§ **TASK DESCRIPTION**: Locate each line in the rows below that contains the word "sich" and copy those lines out in full.

§ **DATA TO USE**:
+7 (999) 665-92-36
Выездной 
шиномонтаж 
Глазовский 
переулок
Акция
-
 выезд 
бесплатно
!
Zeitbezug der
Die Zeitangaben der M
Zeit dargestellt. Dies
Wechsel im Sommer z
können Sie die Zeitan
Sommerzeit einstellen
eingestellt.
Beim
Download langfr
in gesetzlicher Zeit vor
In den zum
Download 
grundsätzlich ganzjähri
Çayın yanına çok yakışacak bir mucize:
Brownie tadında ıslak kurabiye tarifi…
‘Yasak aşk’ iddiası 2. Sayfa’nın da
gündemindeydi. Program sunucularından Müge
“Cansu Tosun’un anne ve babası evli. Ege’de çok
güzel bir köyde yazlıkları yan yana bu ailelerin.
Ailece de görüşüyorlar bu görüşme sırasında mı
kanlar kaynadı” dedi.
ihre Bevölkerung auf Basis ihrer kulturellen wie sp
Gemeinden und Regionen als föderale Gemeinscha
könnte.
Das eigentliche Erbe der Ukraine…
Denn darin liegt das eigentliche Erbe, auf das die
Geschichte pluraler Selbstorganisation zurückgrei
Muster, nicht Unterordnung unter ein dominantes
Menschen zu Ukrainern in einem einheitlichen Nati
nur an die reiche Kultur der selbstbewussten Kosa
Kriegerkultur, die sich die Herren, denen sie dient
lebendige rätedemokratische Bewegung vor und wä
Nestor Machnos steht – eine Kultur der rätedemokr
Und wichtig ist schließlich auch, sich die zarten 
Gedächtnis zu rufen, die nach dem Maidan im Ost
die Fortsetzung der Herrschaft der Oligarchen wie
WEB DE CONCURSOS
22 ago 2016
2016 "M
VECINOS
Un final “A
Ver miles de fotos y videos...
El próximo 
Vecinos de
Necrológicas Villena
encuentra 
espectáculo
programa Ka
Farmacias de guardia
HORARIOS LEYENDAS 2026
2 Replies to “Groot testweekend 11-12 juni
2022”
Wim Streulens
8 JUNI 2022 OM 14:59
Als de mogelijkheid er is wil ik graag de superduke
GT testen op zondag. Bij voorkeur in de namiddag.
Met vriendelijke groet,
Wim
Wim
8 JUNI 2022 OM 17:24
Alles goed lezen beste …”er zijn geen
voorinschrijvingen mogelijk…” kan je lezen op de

§ **COMPLETED EXERCISE**:
Kriegerkultur, die sich die Herren, denen sie dient
Und wichtig ist schließlich auch, sich die zarten 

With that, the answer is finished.